Style sheets are special layout enhancements that give you the ability to define a set of attributes, or "styles," for a block of text, a single Web page, or an entire Web site. They allow you to make sweeping changes to headings, borders, paragraphs, fonts, margins, text alignments, and colors throughout your Web documents by only tweaking a small amount of HTML code. Also, standard HTML tags can be altered to incorporate additional features, and new tags can be fashioned to serve a variety of needs. Besides saving enormous amounts of time, style sheets add a level of mistake-proof efficiency that even the most skilled designer can't match.

How to Use Style Sheets

Working with style sheets takes practice and patience. There are new tags to learn and unique concepts to grasp before you can master them. But before you start, you need to understand the 3 ways style sheets can be used:

1) Inline

You can define styles for a section (usually a paragraph, or two) on a Web page by using special style codes, and inserted them within a HTML tag.

2) Embedded

A special "style" tag, describing the attributes you wish to apply to an entire Web page, is placed before the "body" tag in your HTML document. As a result, your page will incorporate all of your newly-defined styles.

3) External

You create a master file containing a collection of styles. Each individual web page can then incorporate those styles by simply linking to the master file. By using style sheets in this manner, you can change the look of an entire Web site by simply editing its master file.

Group Formatting

Another feature of style sheets is the ability to assign like attributes to a family of HTML tags. For instance, you can force standard heading tags such as H1, H3, and H5 to have the same color and font, eliminating the need to individually define the characteristics of each heading. Or you can override HTML convention altogether by making all three heading tags the same size.

Defining Classes

Style sheets also give you the power to create sub-divisions of standard HTML codes called "classes." For example, you can create a special class of headings called H1.special that has red text, boldface, and italics.
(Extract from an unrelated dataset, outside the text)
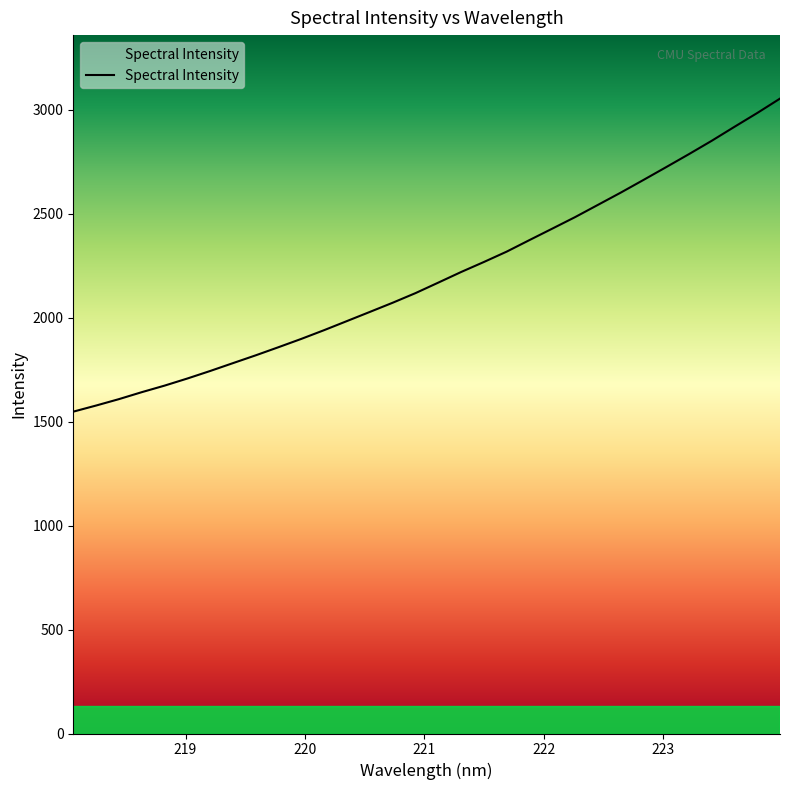

What is the maximum value shown in the chart?

3054.7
Whenever you want to use your new heading, just place "class = special" within the open and closing brackets of a H1 tag and you're set. And because classes are already defined, they can be recycled and used in other Web projects. Style sheets are one of the most significant innovations in Web design, giving you a degree of control over HTML that was once unimaginable. Now everyone has the capacity to produce great-looking Web pages that are easy to maintain.